Away from the experimental and inside the workplace recent research has also found that mood can be passed along, worker to worker and more and more employers in recent years have come to understand and act on the realization that employees’ emotions are integral to performance.

A recent article from the Wharton School offered the following quote from the paper, ‘Why Does Affect Matter in Organizations?…

“The state of the literature shows that affect matters because people are not isolated ’emotional islands.’ Rather, they bring all of themselves to work, including their traits, moods and emotions, and their affective experiences and expressions influence others.”

The authors of the paper, Sigal Barsade and Donald Gibson discuss various types of emotions and how they can be transmitted from one employee to many leaving your workgroup in an unproductive state. No doubt you’ve seen signs of all of the following…

  • Discrete, short-lived emotions, such as joy, anger, fear and disgust.
  • Moods, which are longer-lasting feelings and not necessarily tied to a particular cause. A person is in a cheerful mood, for instance, or feeling down.
  • Dispositional, or personality, traits, which define a person’s overall approach to life. “She’s always so cheerful,” or “He’s always looking at the negative.”

As a manager being alert to this possibility can help you short circuit emotional epidemics in your own group of immediate reports and can also inform your actions to help stem situations where your work may inadvertently touch of emotional wildfires in other parts of the organizations…thoughtless emails on touchy subjects being one case in point.

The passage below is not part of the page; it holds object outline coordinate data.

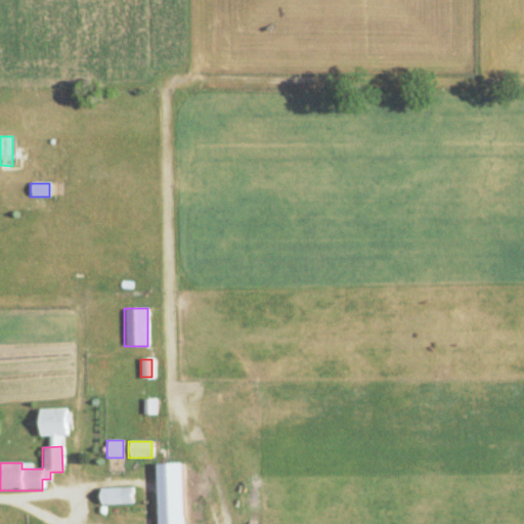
[(182,523),(181,464),(156,464),(157,523),(182,523)]
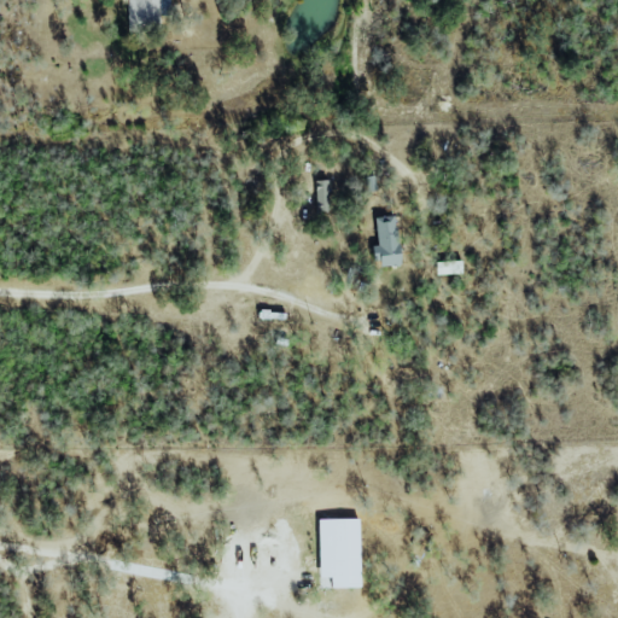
[(159,0),(127,0),(128,31),(161,30),(159,0)]
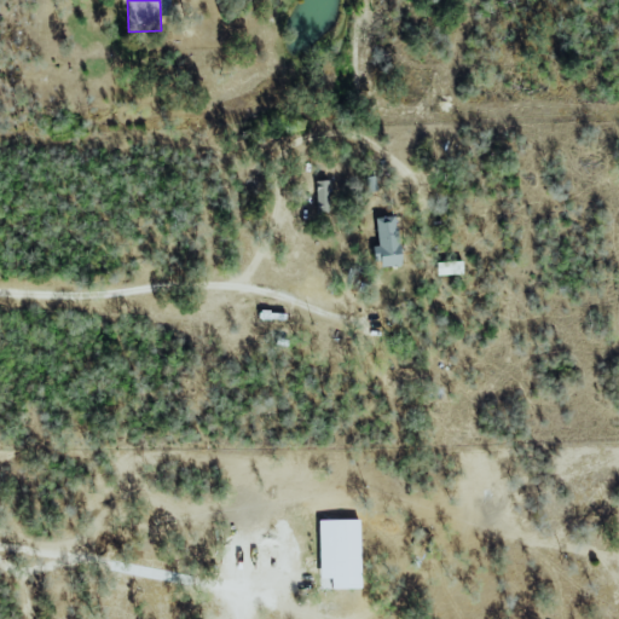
[(317,212),(328,210),(328,180),(316,180),(317,212)]
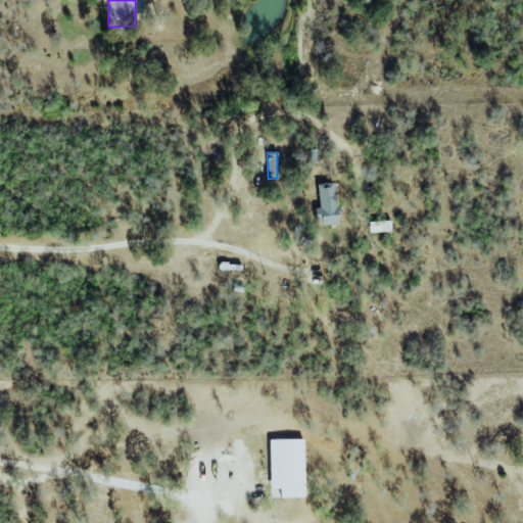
[(337,224),(336,183),(318,183),(319,208),(315,208),(315,224),(337,224)]
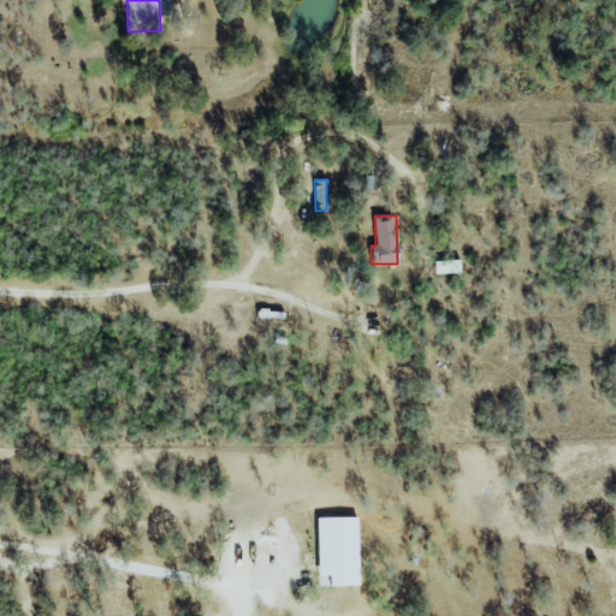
[(460,260),(433,261),(434,274),(460,273),(460,260)]
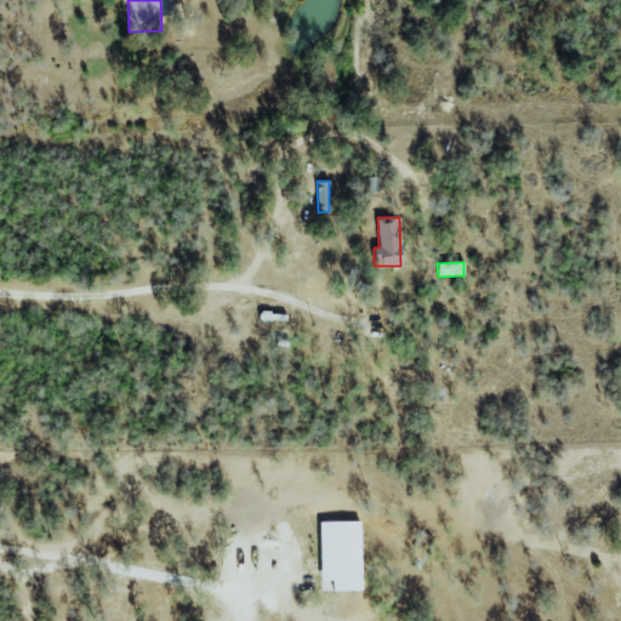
[(362,591),(360,522),(319,523),(320,592),(362,591)]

But what about yourself, or maybe more importantly, what about me? Well here’s the deal. My wife keeps a fairly close eye on me, we work from our home, albeit in separate parts of the house but she has amazing sensory powers. She knows my patterns and habits, especially the counter productive ones and if she mentions my mood as she did over dinner that night it almost always is followed by the question, “Do you need me to tune you up?” The term “tune up” may sound benign but in our household it sets off alarms. If she is asking me about a tune up it means she is preparing for a period of micromanagement (my worst nightmare) because she knows that I get in this place by letting a bunch of “tasks” that I don’t like doing start to back up and then get all pouty about it. I know the next this up is “the list” now we will be making a list and she will hold the list and regularly ask about progress. We’ve done this enough times that I simply surrender, it is the least painful approach and she doesn’t really want to micromanage me anyway…but she will and she knows I hate it.

So after dinner that night I head home make my list, start completing the tasks next morning and lo! Before you can say “Bob’s your uncle!” the list is whittled down and my mood is remarkably improved.